$\int_{0}^{\infty}f(x)dx$ absolutely converges, $\int_{0}^{\infty}g(x)dx$ conditionally converges what can be said about $\int_{0}^{\infty}f(x)g(x)dx$?
$\int_{0}^{\infty}f(x)dx$ absolutely converges$\rightarrow$ $\int_{0}^{\infty}f(x)dx$ converges
$\int_{0}^{\infty}g(x)dx$ conditionally converges $\rightarrow$ $\int_{0}^{\infty}g(x)dx$ converges
Because both $\int_{0}^{\infty}f(x)dx$ and $\int_{0}^{\infty}g(x)dx$ converges ,so from linearity of the improper integral (Is there linearity?) so do $\int_{0}^{\infty}f(x)g(x)dx$ converges
Is it a valid proof? (it seems to be very trivial)
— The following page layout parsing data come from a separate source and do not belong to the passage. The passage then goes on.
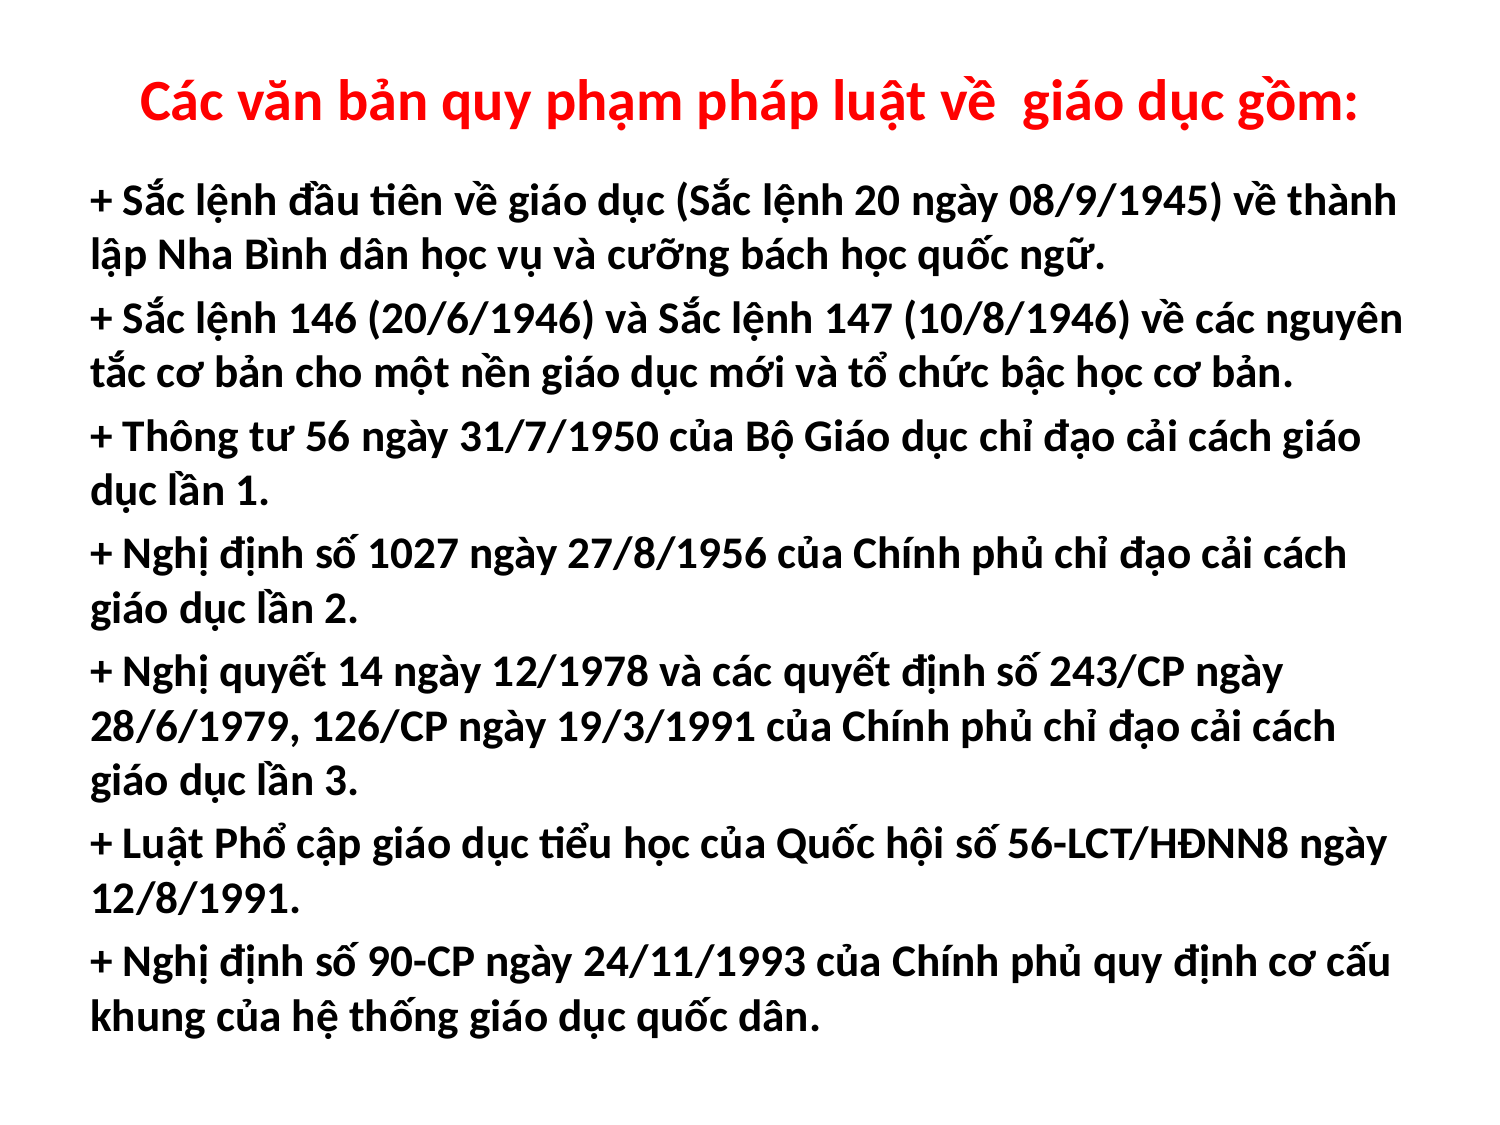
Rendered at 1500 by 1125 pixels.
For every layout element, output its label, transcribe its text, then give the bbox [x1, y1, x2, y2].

list + Sắc lệnh đầu tiên về giáo dục (Sắc lệnh 20 ngày 08/9/1945) về thành lập Nha Bình dân học vụ và cưỡng bách học quốc ngữ. + Sắc lệnh 146 (20/6/1946) và Sắc lệnh 147 (10/8/1946) về các nguyên tắc cơ bản cho một nền giáo dục mới và tổ chức bậc học cơ bản. + Thông tư 56 ngày 31/7/1950 của Bộ Giáo dục chỉ đạo cải cách giáo dục lần 1. + Nghị định số 1027 ngày 27/8/1956 của Chính phủ chỉ đạo cải cách giáo dục lần 2. + Nghị quyết 14 ngày 12/1978 và các quyết định số 243/CP ngày 28/6/1979, 126/CP ngày 19/3/1991 của Chính phủ chỉ đạo cải cách giáo dục lần 3. + Luật Phổ cập giáo dục tiểu học của Quốc hội số 56-LCT/HĐNN8 ngày 12/8/1991. + Nghị định số 90-CP ngày 24/11/1993 của Chính phủ quy định cơ cấu khung của hệ thống giáo dục quốc dân. [75, 162, 1425, 1050]
title Các văn bản quy phạm pháp luật về giáo dục gồm: [75, 45, 1425, 150]
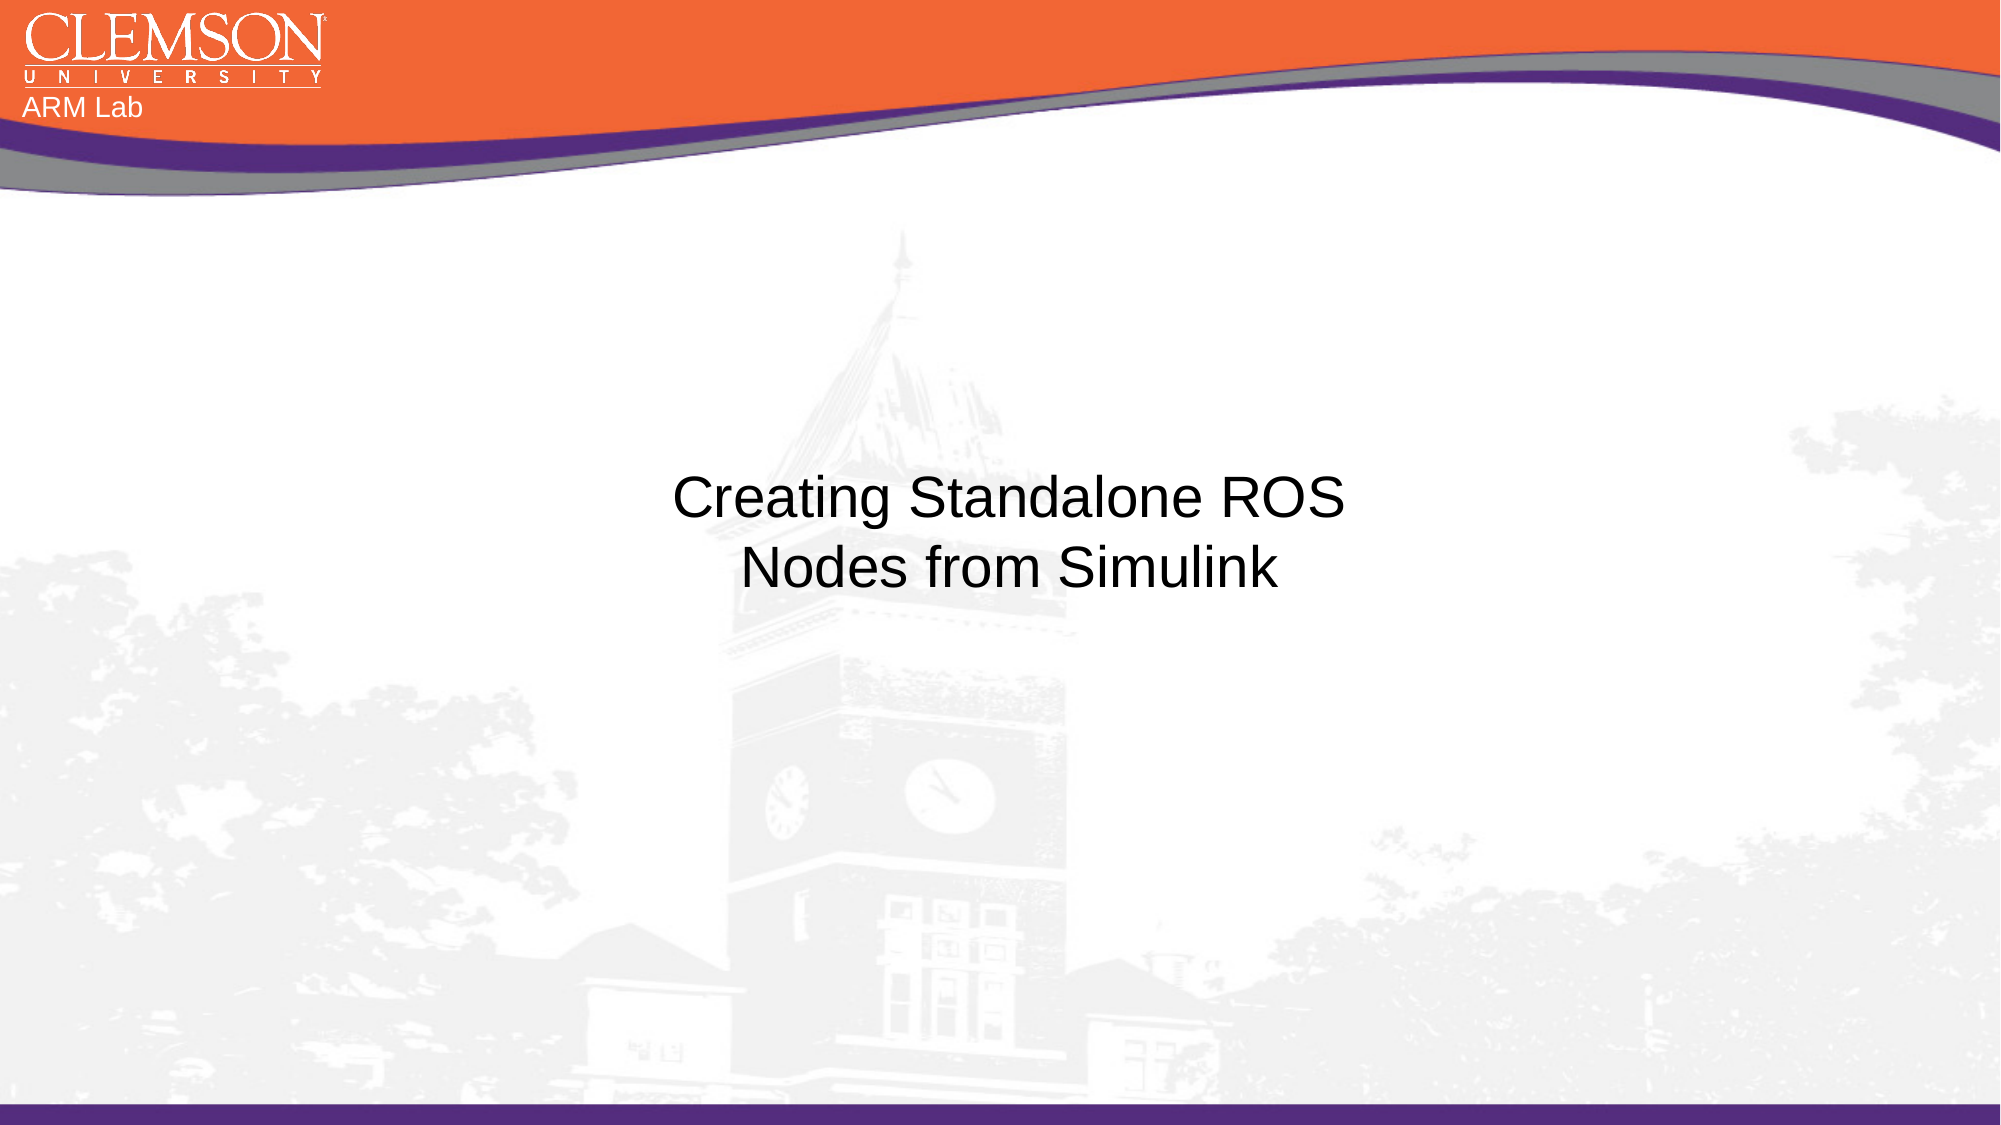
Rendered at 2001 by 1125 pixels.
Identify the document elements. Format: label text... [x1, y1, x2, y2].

If $g$ is bounded, you actually get that the integral of $fg$ is absolutely convergent. (Why?) Thus you should look to unbounded $g$ to find a possible counter-example.
Let us pick $f(x) = x^{-\frac{1}{2}}\chi_{[0,1]}(x) = g(x)$, then $f(x)g(x) = x^{-1}\chi_{[0,1]}(x)$. Each of $f$ and $g$ are absolutely integrable (prove this yourself). What do you know about the integral of $fg$?